百合丘(坪134万円)は小田急線百合ヶ丘駅・新百合ヶ丘駅の間に位置し、昔ながらの住宅街です。栗平(坪109万円)は小田急多摩線の栗平駅周辺で、整備された住宅街が広がっています。

坪60万〜100万円のエリア

エリア 坪単価(目安)
王禅寺西 約82万円
はるひ野 約78万円
白鳥 約72万円
高石 約70万円
虹ケ丘 約68万円
栗木台 約66万円
片平 約64万円
王禅寺東 約63万円
栗木 約61万円

この価格帯は駅からやや離れた住宅地が中心です。はるひ野(坪78万円)は小田急多摩線の終着駅はるひ野駅周辺で、2004年に開発された比較的新しいニュータウンです。王禅寺西(坪82万円)は自然が豊かなエリアで、広い敷地の戸建てが建てられます。

坪60万円以下のエリア

エリア 坪単価(目安)
向原 約50万円
岡上 約47万円
下麻生 約47万円
片平(最安地点) 約38万円

駅からの距離がある郊外エリアで、区内で最も手頃な地価です。片平の最安地点は坪38万円で、万福寺(坪201万円)の約5分の1です。バス便中心の立地ですが、広い敷地に注文住宅を建てたい方には魅力的な価格帯です。

エリアの特徴と地価の背景

新百合ヶ丘駅周辺(万福寺・上麻生)

新百合ヶ丘駅は小田急線と小田急多摩線の分岐駅で、急行・快速急行が停車します。新宿まで約25分のアクセスです。駅前にはイオンスタイル新百合ヶ丘、エルミロード、OPAなど商業施設が充実し、麻生区のみならず近隣の多摩市・町田市からも買い物客が訪れます。

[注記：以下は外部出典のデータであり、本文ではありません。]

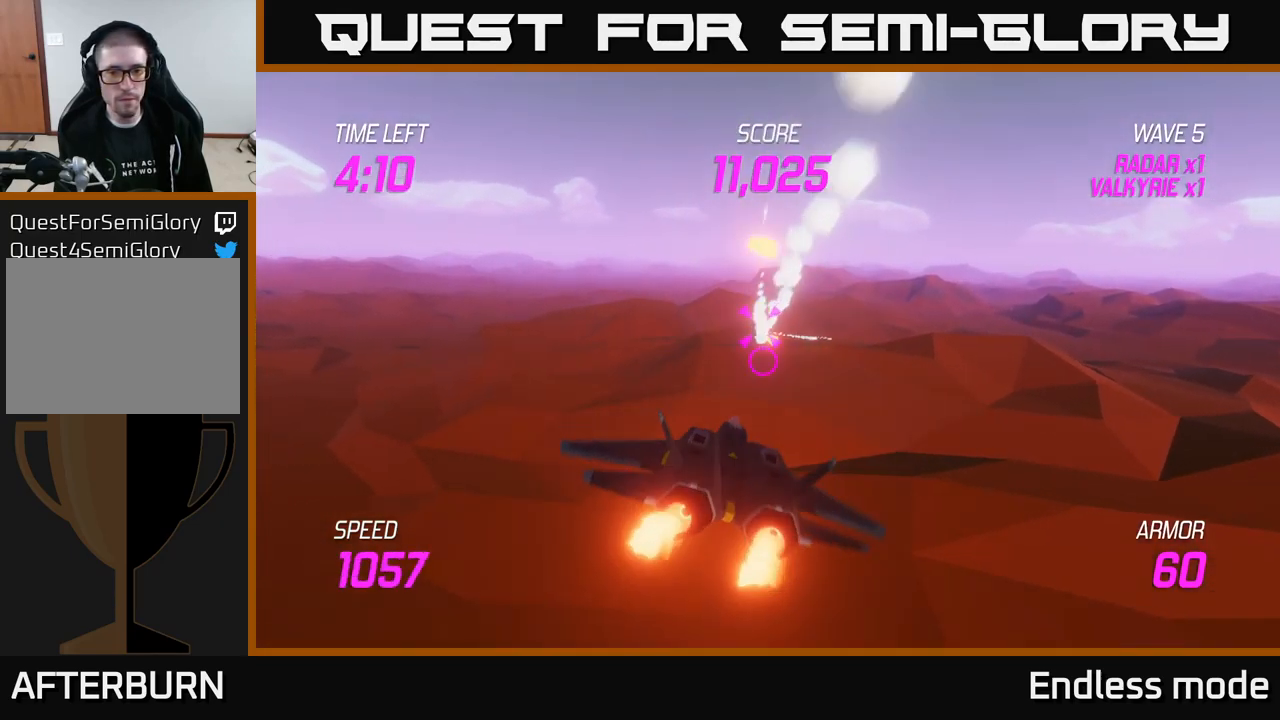
{"buttons": [], "left_stick": "center", "right_stick": "center", "events": [[50, "R2", "up"], [166, "R2", "down"], [200, "left_stick", "up-right"], [250, "R2", "up"], [316, "left_stick", "center"], [350, "R2", "down"], [466, "R2", "up"]]}
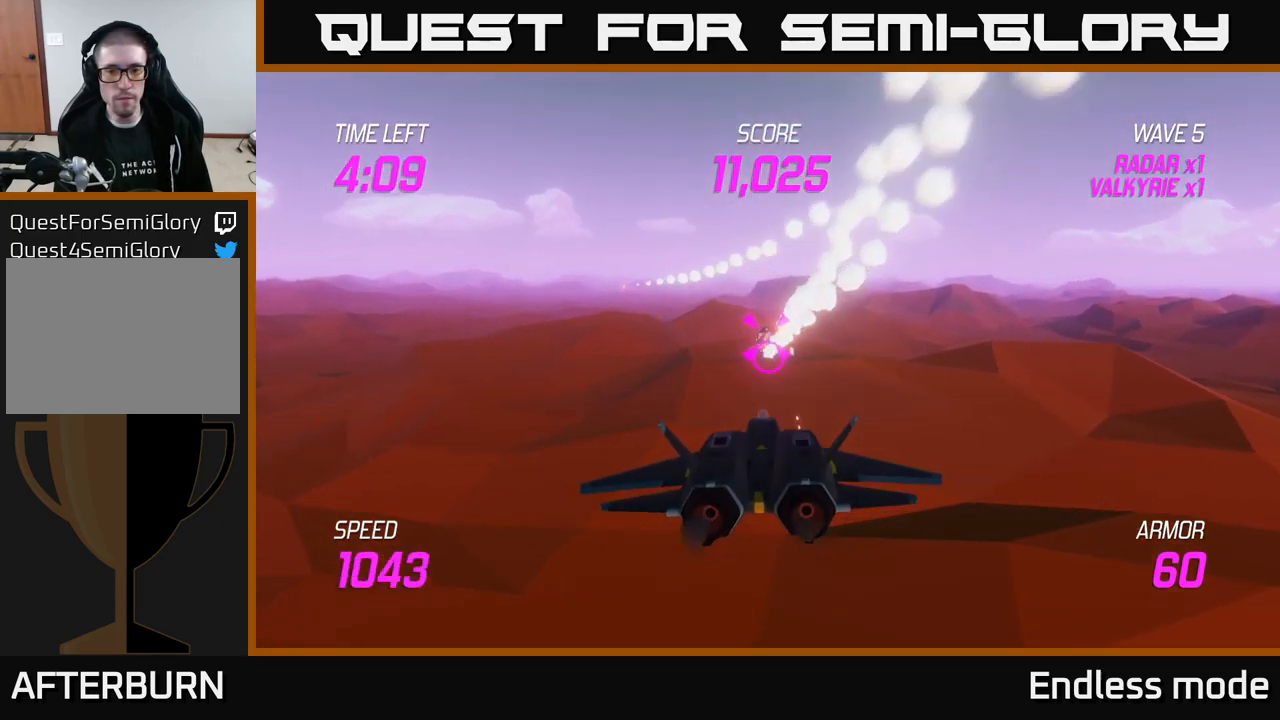
{"buttons": ["R2"], "left_stick": "up", "right_stick": "center", "events": [[83, "R2", "down"], [150, "R2", "up"], [250, "R2", "down"], [350, "R2", "up"], [350, "left_stick", "up"], [466, "R2", "down"]]}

映画館やアートセンターもあり、文化的な街としても知られています。こうした商業・文化施設の充実度が、駅周辺の地価を押し上げています。

百合丘・新百合ヶ丘間エリア

百合ヶ丘駅と新百合ヶ丘駅の間に広がる住宅街です。開発が古い分、成熟した街並みと大きな樹木のある落ち着いた環境が魅力です。坂道が多い地形ですが、どちらの駅にもアクセスできる立地です。

多摩線沿線(栗平・はるひ野)

小田急多摩線沿線は計画的に開発されたニュータウンが続くエリアです。栗平駅・はるひ野駅周辺は道路が広く整備されており、子育て環境に優れています。新百合ヶ丘駅へは多摩線で数分のアクセスです。

王禅寺・白鳥エリア

麻生区の中央に位置する丘陵エリアで、自然が豊かな住宅地です。駅からはバス利用が中心になりますが、静かな住環境と広い敷地が魅力です。王禅寺ふるさと公園など大きな緑地が点在しています。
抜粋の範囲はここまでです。